Work instructions:
Each record that follows goes into your reply unchanged; the pictures do not.

Electronic design automation data:
[Start of section]

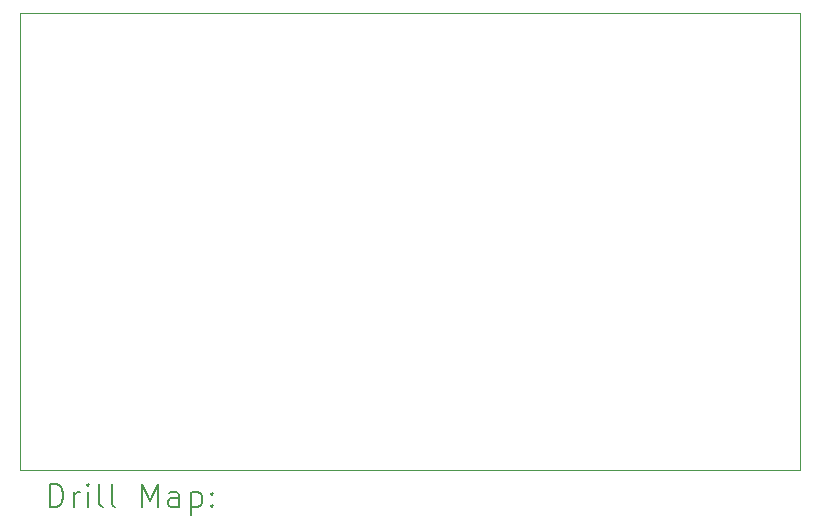
<source format=gbr>
%TF.GenerationSoftware,KiCad,Pcbnew,6.0.11-2627ca5db0~126~ubuntu20.04.1*%
%TF.CreationDate,2024-05-07T13:56:00-06:00*%
%TF.ProjectId,red-pitaya-pwm-shield,7265642d-7069-4746-9179-612d70776d2d,rev?*%
%TF.SameCoordinates,Original*%
%TF.FileFunction,Drillmap*%
%TF.FilePolarity,Positive*%
%FSLAX45Y45*%
G04 Gerber Fmt 4.5, Leading zero omitted, Abs format (unit mm)*
G04 Created by KiCad (PCBNEW 6.0.11-2627ca5db0~126~ubuntu20.04.1) date 2024-05-07 13:56:00*
%MOMM*%
%LPD*%
G01*
G04 APERTURE LIST*
%ADD10C,0.100000*%
%ADD11C,0.200000*%
G04 APERTURE END LIST*
D10*
X4572000Y-6223000D02*
X11176000Y-6223000D01*
X11176000Y-6223000D02*
X11176000Y-10091420D01*
X11176000Y-10091420D02*
X4572000Y-10091420D01*
X4572000Y-10091420D02*
X4572000Y-6223000D01*
D11*
X4824619Y-10406896D02*
X4824619Y-10206896D01*
X4872238Y-10206896D01*
X4900810Y-10216420D01*
X4919857Y-10235468D01*
X4929381Y-10254515D01*
X4938905Y-10292610D01*
X4938905Y-10321182D01*
X4929381Y-10359277D01*
X4919857Y-10378325D01*
X4900810Y-10397372D01*
X4872238Y-10406896D01*
X4824619Y-10406896D01*
X5024619Y-10406896D02*
X5024619Y-10273563D01*
X5024619Y-10311658D02*
X5034143Y-10292610D01*
X5043667Y-10283087D01*
X5062714Y-10273563D01*
X5081762Y-10273563D01*
X5148429Y-10406896D02*
X5148429Y-10273563D01*
X5148429Y-10206896D02*
X5138905Y-10216420D01*
X5148429Y-10225944D01*
X5157952Y-10216420D01*
X5148429Y-10206896D01*
X5148429Y-10225944D01*
X5272238Y-10406896D02*
X5253190Y-10397372D01*
X5243667Y-10378325D01*
X5243667Y-10206896D01*
X5377000Y-10406896D02*
X5357952Y-10397372D01*
X5348429Y-10378325D01*
X5348429Y-10206896D01*
X5605571Y-10406896D02*
X5605571Y-10206896D01*
X5672238Y-10349753D01*
X5738905Y-10206896D01*
X5738905Y-10406896D01*
X5919857Y-10406896D02*
X5919857Y-10302134D01*
X5910333Y-10283087D01*
X5891286Y-10273563D01*
X5853190Y-10273563D01*
X5834143Y-10283087D01*
X5919857Y-10397372D02*
X5900809Y-10406896D01*
X5853190Y-10406896D01*
X5834143Y-10397372D01*
X5824619Y-10378325D01*
X5824619Y-10359277D01*
X5834143Y-10340230D01*
X5853190Y-10330706D01*
X5900809Y-10330706D01*
X5919857Y-10321182D01*
X6015095Y-10273563D02*
X6015095Y-10473563D01*
X6015095Y-10283087D02*
X6034143Y-10273563D01*
X6072238Y-10273563D01*
X6091286Y-10283087D01*
X6100809Y-10292610D01*
X6110333Y-10311658D01*
X6110333Y-10368801D01*
X6100809Y-10387849D01*
X6091286Y-10397372D01*
X6072238Y-10406896D01*
X6034143Y-10406896D01*
X6015095Y-10397372D01*
X6196048Y-10387849D02*
X6205571Y-10397372D01*
X6196048Y-10406896D01*
X6186524Y-10397372D01*
X6196048Y-10387849D01*
X6196048Y-10406896D01*
X6196048Y-10283087D02*
X6205571Y-10292610D01*
X6196048Y-10302134D01*
X6186524Y-10292610D01*
X6196048Y-10283087D01*
X6196048Y-10302134D01*
M02*

</source>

[End of section]

Written solution:
<source format=gbr>
%TF.GenerationSoftware,KiCad,Pcbnew,6.0.11-2627ca5db0~126~ubuntu20.04.1*%
%TF.CreationDate,2024-05-07T13:56:00-06:00*%
%TF.ProjectId,red-pitaya-pwm-shield,7265642d-7069-4746-9179-612d70776d2d,rev?*%
%TF.SameCoordinates,Original*%
%TF.FileFunction,Drillmap*%
%TF.FilePolarity,Positive*%
%FSLAX45Y45*%
G04 Gerber Fmt 4.5, Leading zero omitted, Abs format (unit mm)*
G04 Created by KiCad (PCBNEW 6.0.11-2627ca5db0~126~ubuntu20.04.1) date 2024-05-07 13:56:00*
%MOMM*%
%LPD*%
G01*
G04 APERTURE LIST*
%ADD10C,0.100000*%
%ADD11C,0.200000*%
G04 APERTURE END LIST*
D10*
X4572000Y-6223000D02*
X11176000Y-6223000D01*
X11176000Y-6223000D02*
X11176000Y-10091420D01*
X11176000Y-10091420D02*
X4572000Y-10091420D01*
X4572000Y-10091420D02*
X4572000Y-6223000D01*
D11*
X4824619Y-10406896D02*
X4824619Y-10206896D01*
X4872238Y-10206896D01*
X4900810Y-10216420D01*
X4919857Y-10235468D01*
X4929381Y-10254515D01*
X4938905Y-10292610D01*
X4938905Y-10321182D01*
X4929381Y-10359277D01*
X4919857Y-10378325D01*
X4900810Y-10397372D01*
X4872238Y-10406896D01*
X4824619Y-10406896D01*
X5024619Y-10406896D02*
X5024619Y-10273563D01*
X5024619Y-10311658D02*
X5034143Y-10292610D01*
X5043667Y-10283087D01*
X5062714Y-10273563D01*
X5081762Y-10273563D01*
X5148429Y-10406896D02*
X5148429Y-10273563D01*
X5148429Y-10206896D02*
X5138905Y-10216420D01*
X5148429Y-10225944D01*
X5157952Y-10216420D01*
X5148429Y-10206896D01*
X5148429Y-10225944D01*
X5272238Y-10406896D02*
X5253190Y-10397372D01*
X5243667Y-10378325D01*
X5243667Y-10206896D01*
X5377000Y-10406896D02*
X5357952Y-10397372D01*
X5348429Y-10378325D01*
X5348429Y-10206896D01*
X5605571Y-10406896D02*
X5605571Y-10206896D01*
X5672238Y-10349753D01*
X5738905Y-10206896D01*
X5738905Y-10406896D01*
X5919857Y-10406896D02*
X5919857Y-10302134D01*
X5910333Y-10283087D01*
X5891286Y-10273563D01*
X5853190Y-10273563D01*
X5834143Y-10283087D01*
X5919857Y-10397372D02*
X5900809Y-10406896D01*
X5853190Y-10406896D01*
X5834143Y-10397372D01*
X5824619Y-10378325D01*
X5824619Y-10359277D01*
X5834143Y-10340230D01*
X5853190Y-10330706D01*
X5900809Y-10330706D01*
X5919857Y-10321182D01*
X6015095Y-10273563D02*
X6015095Y-10473563D01*
X6015095Y-10283087D02*
X6034143Y-10273563D01*
X6072238Y-10273563D01*
X6091286Y-10283087D01*
X6100809Y-10292610D01*
X6110333Y-10311658D01*
X6110333Y-10368801D01*
X6100809Y-10387849D01*
X6091286Y-10397372D01*
X6072238Y-10406896D01*
X6034143Y-10406896D01*
X6015095Y-10397372D01*
X6196048Y-10387849D02*
X6205571Y-10397372D01*
X6196048Y-10406896D01*
X6186524Y-10397372D01*
X6196048Y-10387849D01*
X6196048Y-10406896D01*
X6196048Y-10283087D02*
X6205571Y-10292610D01*
X6196048Y-10302134D01*
X6186524Y-10292610D01*
X6196048Y-10283087D01*
X6196048Y-10302134D01*
M02*

</source>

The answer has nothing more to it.